Cooking under duress: what does it take to feed yourself and/or others during periods of illness, grief, or turmoil? How do disability, economic precarity, and conflict shape life in the kitchen? Writing about cooking is too often defined by positivity – sometimes stiflingly so. We would like to hear alternative perspectives that engage with the realities of cooking in times of crisis.
For first time pitchers, our main advice is that there is no one way to pitch, but we value passion, intimacy with a subject, and lived knowledge over writing experience and bylines. A good way to figure out whether your pitch might work for Vittles is to check out previously published work – not just our recipe columns but also our Cooking from Life essays and the broader archive of feature pieces and restaurant writing.
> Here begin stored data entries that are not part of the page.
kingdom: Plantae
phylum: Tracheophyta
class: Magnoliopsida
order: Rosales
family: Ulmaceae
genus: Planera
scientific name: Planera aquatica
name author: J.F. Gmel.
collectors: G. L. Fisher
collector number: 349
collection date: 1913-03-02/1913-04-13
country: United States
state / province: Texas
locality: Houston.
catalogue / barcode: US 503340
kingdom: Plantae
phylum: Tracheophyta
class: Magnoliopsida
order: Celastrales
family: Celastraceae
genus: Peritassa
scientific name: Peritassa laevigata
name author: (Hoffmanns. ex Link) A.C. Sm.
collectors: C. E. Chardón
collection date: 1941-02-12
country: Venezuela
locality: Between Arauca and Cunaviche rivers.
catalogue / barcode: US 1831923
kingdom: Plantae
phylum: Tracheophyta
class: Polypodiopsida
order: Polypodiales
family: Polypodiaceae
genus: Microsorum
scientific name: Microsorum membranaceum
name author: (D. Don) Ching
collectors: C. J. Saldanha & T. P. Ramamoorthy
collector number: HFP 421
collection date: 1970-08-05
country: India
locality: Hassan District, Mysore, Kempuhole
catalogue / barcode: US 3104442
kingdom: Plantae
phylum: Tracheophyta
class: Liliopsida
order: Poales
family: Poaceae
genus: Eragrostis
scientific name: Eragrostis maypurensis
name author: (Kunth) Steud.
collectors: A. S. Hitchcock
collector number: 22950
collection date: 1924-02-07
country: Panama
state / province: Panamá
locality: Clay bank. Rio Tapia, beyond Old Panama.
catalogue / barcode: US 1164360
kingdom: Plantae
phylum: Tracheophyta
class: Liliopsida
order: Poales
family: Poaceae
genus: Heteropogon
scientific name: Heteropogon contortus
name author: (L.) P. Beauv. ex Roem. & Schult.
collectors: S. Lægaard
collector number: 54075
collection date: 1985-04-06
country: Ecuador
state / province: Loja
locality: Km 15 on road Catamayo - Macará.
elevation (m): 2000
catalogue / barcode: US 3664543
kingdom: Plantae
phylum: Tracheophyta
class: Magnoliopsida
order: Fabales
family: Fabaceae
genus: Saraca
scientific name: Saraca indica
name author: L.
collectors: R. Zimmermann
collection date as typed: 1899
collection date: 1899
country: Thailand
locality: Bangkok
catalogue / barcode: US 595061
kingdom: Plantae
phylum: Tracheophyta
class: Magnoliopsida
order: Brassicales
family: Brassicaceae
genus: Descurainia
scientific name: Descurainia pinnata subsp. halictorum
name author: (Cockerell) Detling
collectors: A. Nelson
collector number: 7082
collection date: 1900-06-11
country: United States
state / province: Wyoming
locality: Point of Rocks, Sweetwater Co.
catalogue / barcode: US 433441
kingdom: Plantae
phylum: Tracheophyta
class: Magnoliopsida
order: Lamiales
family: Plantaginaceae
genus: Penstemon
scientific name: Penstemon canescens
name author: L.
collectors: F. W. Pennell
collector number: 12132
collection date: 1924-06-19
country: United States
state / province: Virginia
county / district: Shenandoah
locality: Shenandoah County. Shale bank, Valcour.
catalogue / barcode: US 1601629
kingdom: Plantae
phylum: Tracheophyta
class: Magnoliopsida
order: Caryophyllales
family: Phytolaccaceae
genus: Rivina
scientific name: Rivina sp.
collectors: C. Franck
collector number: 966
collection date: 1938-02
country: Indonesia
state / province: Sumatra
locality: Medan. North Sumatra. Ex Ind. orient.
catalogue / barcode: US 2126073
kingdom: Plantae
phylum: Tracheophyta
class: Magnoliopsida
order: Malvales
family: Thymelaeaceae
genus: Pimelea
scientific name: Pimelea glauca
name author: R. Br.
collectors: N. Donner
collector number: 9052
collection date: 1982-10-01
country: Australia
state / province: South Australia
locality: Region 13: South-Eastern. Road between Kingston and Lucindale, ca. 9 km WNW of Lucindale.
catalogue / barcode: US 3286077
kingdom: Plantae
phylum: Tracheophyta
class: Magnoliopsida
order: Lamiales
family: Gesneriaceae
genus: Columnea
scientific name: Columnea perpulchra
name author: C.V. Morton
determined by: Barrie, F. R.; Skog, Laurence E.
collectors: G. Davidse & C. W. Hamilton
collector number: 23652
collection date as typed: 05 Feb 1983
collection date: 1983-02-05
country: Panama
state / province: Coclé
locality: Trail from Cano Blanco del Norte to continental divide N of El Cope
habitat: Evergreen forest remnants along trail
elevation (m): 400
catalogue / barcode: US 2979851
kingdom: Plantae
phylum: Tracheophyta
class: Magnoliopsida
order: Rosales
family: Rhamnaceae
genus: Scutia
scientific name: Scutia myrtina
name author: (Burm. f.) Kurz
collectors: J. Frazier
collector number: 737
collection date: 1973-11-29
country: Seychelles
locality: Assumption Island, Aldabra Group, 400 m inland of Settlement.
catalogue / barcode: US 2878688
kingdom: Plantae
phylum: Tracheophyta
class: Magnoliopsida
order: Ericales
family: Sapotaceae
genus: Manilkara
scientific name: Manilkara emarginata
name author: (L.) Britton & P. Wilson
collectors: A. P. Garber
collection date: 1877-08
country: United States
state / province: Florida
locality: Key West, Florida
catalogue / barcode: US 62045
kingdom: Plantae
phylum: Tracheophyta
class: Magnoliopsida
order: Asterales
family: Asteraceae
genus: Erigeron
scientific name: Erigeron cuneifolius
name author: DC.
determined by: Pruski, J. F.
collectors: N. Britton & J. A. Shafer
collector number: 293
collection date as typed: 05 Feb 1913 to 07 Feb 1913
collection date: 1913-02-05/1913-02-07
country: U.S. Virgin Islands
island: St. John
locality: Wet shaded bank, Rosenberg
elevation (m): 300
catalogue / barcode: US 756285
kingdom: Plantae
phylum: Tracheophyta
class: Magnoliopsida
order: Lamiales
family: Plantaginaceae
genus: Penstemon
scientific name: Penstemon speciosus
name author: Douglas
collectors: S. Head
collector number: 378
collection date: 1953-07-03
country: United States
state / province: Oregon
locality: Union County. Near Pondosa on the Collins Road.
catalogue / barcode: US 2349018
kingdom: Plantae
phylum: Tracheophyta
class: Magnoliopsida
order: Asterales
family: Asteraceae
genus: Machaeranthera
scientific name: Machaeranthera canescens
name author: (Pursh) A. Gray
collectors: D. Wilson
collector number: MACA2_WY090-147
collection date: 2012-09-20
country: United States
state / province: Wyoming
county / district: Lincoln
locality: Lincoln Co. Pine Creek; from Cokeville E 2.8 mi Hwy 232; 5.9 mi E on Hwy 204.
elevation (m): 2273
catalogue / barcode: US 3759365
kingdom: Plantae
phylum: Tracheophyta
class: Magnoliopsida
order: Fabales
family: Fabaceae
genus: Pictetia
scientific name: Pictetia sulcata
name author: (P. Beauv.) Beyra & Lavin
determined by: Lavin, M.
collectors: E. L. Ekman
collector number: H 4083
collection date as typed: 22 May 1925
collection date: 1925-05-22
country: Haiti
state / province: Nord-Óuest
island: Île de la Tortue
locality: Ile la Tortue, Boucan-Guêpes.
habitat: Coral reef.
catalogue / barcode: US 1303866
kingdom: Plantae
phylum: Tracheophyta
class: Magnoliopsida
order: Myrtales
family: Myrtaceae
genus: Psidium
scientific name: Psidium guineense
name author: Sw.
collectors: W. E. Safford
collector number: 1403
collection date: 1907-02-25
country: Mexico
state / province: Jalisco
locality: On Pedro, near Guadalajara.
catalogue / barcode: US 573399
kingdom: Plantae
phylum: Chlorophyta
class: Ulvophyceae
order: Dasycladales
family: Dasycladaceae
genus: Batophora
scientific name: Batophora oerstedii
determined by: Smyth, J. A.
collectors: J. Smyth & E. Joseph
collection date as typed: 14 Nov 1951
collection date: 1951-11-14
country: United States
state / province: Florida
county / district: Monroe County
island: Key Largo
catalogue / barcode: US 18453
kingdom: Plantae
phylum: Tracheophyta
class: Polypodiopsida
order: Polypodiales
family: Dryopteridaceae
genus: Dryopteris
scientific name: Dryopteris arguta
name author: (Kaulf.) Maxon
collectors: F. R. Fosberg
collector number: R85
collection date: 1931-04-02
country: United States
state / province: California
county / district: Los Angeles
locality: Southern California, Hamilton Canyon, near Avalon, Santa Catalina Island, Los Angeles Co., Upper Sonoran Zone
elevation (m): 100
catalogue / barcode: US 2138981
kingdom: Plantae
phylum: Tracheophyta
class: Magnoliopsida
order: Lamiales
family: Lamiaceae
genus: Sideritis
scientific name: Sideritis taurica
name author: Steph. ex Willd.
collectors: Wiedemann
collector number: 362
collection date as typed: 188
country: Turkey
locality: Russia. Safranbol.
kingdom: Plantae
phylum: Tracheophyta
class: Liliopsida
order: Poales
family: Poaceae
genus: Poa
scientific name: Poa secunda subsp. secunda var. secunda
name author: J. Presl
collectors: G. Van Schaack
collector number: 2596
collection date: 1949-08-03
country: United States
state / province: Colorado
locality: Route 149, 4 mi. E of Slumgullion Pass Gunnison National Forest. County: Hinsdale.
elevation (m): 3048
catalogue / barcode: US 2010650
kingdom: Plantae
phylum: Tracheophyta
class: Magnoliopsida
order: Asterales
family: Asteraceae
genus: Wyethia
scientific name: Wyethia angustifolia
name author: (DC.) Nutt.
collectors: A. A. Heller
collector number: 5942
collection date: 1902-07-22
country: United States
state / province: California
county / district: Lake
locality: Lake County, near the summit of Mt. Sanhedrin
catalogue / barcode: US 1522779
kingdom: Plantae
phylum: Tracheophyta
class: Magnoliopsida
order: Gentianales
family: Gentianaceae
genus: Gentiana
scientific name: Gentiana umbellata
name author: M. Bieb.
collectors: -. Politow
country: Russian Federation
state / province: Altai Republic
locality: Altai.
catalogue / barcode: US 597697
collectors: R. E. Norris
As with everything we publish, we’re particularly interested in hearing from people whose work challenges the traditional European- and/or American-centred perspective of mainstream food writing. If you don’t consider yourself a ‘food writer’, please still pitch!
To Pitch Vittles Cooking
Email vittlespitches@gmail.com with the subject heading ‘COOKING PITCH’. Include a concise introduction to your idea and how you might approach it, and explain why you’re the best person to write it. While clips are not necessary, please feel free to include links to previous relevant pieces you’ve written. Due to demand, it may take four to six weeks to get back to you, but we strive to answer every pitch we receive.
For recipe columns – an introductory essay of 500–800 words plus a previously unpublished recipe – we pay £500 (note that this fee also covers the provision of photos of the dish). For shorter contributions – tips, compilation entries, etc – we pay £150 or around 40p a word. Essays tend to go through three rounds of edits before publication. We offer 50% kill fees if the piece goes into edits but is not published for some reason, although this is rare. We also have a limited budget for expenses on occasion.